Politique migratoire : les Allemands disent non à Merkel

Politique migratoire : les Allemands disent non à Merkel

Angela Merkel est plus que jamais en difficulté trois mois après sa difficile réélection à la tête du Gouvernement allemand. La chancelière a pu compter sur une coalition avec la CSU en contrepartie de laquelle elle autorisait à changer la politique migratoire de l’Allemagne. Les propositions du ministre de l’Intérieur ont pourtant été rejetées et un bras de fer au sommet de l’Etat pourrait finalement être arbitré par des électeurs allemands qui rejettent en masse la politique d’Angela Merkel.

L’usure du pouvoir est un adversaire qui finit toujours par l’emporter. Cette usure bien visible en Allemagne pour Angela Merkel est accompagnée d’un rejet de plus en plus visible de la politique migratoire très accommodante voulue par la cheffe de l’Etat. Alors que l’Union européenne a une fois de plus montré ses limites avec le triste épisode de l’Aquarius, c’est au tour de l’Allemagne de faire preuve de profondes dissensions.

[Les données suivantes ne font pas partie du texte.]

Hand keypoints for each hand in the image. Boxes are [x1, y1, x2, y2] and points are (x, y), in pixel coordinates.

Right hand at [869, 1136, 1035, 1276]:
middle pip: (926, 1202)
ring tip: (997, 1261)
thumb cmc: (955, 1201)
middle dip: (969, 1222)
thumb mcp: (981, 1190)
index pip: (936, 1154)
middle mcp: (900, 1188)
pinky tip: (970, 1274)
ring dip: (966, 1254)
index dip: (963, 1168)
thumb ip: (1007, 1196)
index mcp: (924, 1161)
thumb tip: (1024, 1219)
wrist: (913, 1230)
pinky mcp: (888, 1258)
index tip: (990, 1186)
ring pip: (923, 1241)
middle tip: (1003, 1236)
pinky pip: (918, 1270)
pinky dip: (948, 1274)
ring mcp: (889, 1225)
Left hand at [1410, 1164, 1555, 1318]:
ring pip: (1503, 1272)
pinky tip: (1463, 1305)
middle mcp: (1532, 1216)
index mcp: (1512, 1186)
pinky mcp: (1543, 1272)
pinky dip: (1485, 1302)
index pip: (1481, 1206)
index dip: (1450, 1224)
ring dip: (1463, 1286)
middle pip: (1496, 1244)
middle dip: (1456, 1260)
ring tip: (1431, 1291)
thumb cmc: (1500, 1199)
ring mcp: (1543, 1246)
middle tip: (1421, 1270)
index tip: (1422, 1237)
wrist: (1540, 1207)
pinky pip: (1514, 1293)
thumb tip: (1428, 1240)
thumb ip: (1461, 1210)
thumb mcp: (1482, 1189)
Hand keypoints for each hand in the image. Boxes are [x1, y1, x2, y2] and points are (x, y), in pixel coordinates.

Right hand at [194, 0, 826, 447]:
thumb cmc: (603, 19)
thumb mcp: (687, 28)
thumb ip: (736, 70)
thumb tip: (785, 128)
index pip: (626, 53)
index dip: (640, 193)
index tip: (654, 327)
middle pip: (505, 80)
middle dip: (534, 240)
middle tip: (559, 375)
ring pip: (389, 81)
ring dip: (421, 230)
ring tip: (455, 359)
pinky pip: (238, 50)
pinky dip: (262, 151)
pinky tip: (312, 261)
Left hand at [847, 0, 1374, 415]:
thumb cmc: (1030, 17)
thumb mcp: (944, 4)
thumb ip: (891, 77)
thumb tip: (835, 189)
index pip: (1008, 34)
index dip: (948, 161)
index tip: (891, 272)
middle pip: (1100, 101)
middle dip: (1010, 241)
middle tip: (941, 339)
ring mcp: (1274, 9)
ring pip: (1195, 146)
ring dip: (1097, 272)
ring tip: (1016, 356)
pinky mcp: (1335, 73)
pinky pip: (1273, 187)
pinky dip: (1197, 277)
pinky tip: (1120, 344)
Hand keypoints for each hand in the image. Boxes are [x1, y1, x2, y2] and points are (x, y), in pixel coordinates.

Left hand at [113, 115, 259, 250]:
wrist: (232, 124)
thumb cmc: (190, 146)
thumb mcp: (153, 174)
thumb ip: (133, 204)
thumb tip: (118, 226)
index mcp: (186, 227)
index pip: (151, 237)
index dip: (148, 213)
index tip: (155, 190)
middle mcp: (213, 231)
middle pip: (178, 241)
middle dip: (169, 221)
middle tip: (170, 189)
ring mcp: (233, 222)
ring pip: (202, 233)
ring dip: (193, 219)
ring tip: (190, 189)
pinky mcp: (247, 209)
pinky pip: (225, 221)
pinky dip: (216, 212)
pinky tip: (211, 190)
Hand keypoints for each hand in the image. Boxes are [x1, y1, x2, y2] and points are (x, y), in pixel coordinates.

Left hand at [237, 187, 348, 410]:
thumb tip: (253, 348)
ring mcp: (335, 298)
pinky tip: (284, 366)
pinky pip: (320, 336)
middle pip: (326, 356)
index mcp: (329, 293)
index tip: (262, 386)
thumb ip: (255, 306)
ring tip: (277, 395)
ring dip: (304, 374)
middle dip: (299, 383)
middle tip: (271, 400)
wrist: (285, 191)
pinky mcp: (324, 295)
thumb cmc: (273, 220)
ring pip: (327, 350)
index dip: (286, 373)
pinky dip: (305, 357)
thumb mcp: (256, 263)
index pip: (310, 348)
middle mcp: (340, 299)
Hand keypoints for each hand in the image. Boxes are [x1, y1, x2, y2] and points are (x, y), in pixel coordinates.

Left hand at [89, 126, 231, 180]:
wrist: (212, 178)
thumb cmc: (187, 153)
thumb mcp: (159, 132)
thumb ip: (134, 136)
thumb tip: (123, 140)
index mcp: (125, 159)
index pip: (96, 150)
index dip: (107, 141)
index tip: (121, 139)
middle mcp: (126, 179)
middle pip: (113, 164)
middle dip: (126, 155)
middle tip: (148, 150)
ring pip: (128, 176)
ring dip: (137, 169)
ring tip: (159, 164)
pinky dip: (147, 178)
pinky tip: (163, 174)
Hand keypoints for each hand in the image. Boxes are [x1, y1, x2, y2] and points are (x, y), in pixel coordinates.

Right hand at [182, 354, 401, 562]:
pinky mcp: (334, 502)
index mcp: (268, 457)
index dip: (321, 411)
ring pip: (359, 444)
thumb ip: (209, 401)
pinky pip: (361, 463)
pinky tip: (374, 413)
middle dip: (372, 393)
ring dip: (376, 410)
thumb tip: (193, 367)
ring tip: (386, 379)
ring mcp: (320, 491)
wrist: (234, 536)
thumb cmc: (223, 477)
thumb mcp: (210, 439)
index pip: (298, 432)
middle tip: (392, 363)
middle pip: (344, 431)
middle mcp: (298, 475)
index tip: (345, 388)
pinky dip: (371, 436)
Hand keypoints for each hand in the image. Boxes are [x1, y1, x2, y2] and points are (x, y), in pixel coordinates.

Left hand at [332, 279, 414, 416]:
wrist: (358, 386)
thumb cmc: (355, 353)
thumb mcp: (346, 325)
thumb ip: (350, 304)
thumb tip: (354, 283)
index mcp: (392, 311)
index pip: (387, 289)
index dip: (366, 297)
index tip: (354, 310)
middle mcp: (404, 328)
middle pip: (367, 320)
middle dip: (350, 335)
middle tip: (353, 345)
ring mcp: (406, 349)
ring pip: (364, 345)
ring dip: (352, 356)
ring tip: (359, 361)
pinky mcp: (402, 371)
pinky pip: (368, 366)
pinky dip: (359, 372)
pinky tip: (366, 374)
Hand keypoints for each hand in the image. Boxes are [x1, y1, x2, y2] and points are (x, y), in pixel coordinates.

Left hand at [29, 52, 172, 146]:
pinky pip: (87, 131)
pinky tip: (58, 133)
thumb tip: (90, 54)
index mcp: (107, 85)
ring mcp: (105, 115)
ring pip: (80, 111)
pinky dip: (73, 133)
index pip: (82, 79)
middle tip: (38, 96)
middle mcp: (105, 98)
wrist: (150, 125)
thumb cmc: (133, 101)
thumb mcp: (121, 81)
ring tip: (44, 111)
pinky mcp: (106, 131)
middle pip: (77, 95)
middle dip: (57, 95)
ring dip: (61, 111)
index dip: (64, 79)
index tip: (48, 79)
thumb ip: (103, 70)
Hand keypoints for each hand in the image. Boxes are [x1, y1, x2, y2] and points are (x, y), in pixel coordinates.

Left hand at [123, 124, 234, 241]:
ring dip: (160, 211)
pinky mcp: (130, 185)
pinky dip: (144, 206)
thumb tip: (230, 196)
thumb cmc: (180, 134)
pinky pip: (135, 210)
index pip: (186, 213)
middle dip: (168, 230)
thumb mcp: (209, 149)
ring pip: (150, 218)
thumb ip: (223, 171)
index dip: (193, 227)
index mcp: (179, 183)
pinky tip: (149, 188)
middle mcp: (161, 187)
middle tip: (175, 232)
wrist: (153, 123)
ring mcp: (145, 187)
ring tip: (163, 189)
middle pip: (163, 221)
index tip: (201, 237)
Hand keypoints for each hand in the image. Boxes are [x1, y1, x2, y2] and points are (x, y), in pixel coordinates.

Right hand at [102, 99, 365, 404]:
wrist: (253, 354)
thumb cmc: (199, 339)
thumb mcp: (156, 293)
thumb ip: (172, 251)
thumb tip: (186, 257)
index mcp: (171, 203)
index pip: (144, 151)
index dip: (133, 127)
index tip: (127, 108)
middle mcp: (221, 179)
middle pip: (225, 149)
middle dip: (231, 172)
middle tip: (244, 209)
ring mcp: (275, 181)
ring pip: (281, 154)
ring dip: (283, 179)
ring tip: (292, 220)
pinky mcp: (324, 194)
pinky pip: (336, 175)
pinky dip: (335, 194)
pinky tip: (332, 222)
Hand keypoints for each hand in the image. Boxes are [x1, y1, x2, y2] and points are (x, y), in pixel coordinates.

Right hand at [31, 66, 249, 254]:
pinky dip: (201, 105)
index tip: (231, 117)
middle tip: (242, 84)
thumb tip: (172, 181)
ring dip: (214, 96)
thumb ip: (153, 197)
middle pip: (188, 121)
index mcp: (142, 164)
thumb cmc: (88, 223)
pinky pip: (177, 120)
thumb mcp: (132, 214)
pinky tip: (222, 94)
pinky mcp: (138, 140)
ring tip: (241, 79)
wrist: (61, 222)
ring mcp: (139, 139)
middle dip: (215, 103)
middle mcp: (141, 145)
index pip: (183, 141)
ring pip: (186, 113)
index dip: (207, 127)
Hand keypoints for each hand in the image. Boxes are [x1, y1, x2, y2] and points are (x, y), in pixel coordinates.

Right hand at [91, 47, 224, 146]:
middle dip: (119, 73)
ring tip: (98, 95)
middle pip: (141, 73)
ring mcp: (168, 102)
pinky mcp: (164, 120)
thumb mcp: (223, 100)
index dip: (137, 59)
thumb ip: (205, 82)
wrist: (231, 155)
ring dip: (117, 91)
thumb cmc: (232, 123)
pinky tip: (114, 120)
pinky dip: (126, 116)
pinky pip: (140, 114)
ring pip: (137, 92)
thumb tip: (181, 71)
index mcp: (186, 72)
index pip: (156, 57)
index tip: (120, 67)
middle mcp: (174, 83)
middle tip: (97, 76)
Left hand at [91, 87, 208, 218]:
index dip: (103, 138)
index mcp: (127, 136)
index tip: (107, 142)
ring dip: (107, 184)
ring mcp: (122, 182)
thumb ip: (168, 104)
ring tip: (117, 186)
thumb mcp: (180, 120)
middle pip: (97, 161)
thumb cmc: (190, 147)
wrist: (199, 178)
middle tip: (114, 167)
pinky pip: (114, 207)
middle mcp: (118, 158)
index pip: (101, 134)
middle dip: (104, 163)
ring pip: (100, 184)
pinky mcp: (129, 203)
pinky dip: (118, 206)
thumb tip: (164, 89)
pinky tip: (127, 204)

Le ministre allemand de l’Intérieur Horst Seehofer (CSU) devait présenter son plan sur l’immigration le 12 juin dernier. Les annonces n’ont jamais été faites, car les propositions de l’allié d’Angela Merkel n’ont pas du tout été acceptées par la chancelière. Le plan prévoyait notamment un refoulement de tous les immigrés illégaux et ceux dont la demande d’asile a déjà été rejetée par un autre pays européen. Un virage à 180° auquel s’est opposé Merkel. Les réunions afin de trouver un compromis entre la CSU et la CDU n’ont rien donné et le ministre de l’Intérieur a fixé un ultimatum au lundi 18 juin. Si aucune solution n’est trouvée, le processus de refoulement sera entamé.

Dans le cas où l’ultimatum venait à être mis en œuvre, cela signifierait certainement la fin de la coalition gouvernementale. Les électeurs allemands seraient alors certainement dans l’obligation de se rendre de nouveaux dans les bureaux de vote. Un scénario très compliqué pour la chancelière qui a arraché un quatrième mandat avec peine. Un nouveau succès électoral est d’autant plus compromis que selon un sondage réalisé par une chaîne publique, 86 % des Allemands seraient favorables à l’expulsion des migrants qui n’ont pas obtenu le droit d’asile.

La politique migratoire allemande est à la veille d’un changement radical et c’est bien Angela Merkel qui pourrait payer le prix d’une politique décriée depuis plusieurs années par de nombreux pays européens. La tension est palpable dans les ministères et au Parlement. La chancelière vit peut-être ses derniers jours au pouvoir à moins qu’il ne s’agisse d’une énième crise qui se soldera par un dialogue dont les Allemands ont le secret.